ACTIVITY –
Rewrite the rows from the first one through the line that contains "lehetett tudni, hogy", putting "Nevadában" in place of "Dél-Karolinában" and leaving everything else unchanged.

Extracted page text data
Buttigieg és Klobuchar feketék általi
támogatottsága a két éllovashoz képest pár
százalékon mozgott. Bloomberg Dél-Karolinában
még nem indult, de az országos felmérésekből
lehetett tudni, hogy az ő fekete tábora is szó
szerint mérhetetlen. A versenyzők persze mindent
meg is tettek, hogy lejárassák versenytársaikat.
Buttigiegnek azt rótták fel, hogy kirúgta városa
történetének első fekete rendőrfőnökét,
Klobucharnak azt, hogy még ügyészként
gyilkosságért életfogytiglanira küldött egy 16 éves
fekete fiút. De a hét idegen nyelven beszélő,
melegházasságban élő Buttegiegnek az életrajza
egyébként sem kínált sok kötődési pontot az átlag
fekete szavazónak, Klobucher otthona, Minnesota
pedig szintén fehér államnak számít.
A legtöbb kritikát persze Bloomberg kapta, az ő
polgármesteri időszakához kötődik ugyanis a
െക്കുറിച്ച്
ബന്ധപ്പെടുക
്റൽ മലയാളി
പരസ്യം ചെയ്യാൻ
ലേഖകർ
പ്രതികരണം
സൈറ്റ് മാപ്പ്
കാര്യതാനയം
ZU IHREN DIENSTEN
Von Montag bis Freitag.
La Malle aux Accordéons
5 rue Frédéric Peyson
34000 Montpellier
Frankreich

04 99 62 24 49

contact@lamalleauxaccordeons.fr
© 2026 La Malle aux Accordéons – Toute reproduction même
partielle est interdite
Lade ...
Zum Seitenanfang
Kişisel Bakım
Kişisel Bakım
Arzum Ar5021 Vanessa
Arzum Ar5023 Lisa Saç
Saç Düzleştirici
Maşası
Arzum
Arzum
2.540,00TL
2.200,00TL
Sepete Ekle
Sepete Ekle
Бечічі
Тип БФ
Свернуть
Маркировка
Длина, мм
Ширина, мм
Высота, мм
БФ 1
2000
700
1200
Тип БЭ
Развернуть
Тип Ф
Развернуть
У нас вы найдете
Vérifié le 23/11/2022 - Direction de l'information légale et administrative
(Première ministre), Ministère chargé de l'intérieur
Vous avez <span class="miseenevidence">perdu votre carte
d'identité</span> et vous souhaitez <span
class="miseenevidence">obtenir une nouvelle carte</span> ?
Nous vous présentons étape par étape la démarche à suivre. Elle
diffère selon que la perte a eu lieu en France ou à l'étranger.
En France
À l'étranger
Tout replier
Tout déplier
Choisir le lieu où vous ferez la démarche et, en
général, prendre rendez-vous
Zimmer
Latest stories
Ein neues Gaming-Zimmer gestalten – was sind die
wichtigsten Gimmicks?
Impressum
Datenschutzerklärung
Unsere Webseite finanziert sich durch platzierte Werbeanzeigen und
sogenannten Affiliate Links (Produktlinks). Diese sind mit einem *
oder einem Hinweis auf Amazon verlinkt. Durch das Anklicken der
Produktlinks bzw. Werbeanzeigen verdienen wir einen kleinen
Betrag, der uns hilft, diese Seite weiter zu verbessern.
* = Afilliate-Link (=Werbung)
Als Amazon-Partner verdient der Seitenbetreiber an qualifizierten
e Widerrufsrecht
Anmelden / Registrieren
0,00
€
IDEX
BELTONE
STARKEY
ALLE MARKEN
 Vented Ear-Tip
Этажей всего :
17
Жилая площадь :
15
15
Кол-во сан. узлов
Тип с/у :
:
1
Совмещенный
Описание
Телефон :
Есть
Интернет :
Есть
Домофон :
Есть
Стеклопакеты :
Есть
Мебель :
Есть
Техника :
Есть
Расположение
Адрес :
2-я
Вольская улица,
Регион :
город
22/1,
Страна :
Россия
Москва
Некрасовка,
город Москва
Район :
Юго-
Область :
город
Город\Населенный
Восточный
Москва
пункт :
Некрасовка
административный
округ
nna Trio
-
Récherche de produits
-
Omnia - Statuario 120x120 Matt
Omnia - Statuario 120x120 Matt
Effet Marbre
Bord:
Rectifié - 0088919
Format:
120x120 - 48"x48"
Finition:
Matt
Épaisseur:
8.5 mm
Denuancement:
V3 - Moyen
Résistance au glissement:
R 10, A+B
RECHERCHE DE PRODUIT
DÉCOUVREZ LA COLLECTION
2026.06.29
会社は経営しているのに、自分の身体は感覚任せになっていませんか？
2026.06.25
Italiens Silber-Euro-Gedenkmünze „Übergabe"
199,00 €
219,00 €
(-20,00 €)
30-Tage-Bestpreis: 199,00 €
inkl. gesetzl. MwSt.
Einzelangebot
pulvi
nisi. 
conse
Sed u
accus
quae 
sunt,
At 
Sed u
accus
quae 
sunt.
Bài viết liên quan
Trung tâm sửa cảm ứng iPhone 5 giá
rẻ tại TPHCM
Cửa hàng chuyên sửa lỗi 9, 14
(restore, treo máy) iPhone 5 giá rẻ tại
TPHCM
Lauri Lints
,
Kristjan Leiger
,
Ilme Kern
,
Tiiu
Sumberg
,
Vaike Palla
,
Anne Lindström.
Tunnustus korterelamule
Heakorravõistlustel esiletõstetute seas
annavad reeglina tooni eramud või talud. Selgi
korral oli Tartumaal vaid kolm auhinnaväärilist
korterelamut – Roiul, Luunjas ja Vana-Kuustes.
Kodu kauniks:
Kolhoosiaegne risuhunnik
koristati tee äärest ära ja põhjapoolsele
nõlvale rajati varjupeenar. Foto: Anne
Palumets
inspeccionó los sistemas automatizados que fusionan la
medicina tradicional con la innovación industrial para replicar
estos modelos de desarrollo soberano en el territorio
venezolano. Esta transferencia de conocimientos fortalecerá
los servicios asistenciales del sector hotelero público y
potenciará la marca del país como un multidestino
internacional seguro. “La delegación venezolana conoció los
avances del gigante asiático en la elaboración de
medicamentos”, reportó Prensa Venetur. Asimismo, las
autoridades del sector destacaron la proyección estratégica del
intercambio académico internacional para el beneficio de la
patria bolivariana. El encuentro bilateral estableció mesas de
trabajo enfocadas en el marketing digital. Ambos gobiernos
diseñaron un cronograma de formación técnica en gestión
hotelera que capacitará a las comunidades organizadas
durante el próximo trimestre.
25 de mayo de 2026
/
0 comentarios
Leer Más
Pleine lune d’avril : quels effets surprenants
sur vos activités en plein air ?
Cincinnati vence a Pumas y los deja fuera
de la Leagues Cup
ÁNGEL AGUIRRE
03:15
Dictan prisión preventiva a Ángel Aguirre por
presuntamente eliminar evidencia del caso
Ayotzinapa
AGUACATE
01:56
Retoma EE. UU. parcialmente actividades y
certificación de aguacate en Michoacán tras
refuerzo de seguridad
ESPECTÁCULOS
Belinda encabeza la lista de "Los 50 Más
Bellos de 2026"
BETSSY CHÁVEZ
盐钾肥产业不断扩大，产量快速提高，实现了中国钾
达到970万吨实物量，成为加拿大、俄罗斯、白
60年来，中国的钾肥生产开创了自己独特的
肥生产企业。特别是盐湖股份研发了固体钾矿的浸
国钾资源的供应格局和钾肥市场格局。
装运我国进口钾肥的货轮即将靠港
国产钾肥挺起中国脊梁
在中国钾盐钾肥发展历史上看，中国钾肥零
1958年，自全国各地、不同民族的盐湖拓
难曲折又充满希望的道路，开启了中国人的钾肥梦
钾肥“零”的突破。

REPLY –
Buttigieg és Klobuchar feketék általi
támogatottsága a két éllovashoz képest pár
százalékon mozgott. Bloomberg Nevadában
még nem indult, de az országos felmérésekből
lehetett tudni, hogy az ő fekete tábora is szó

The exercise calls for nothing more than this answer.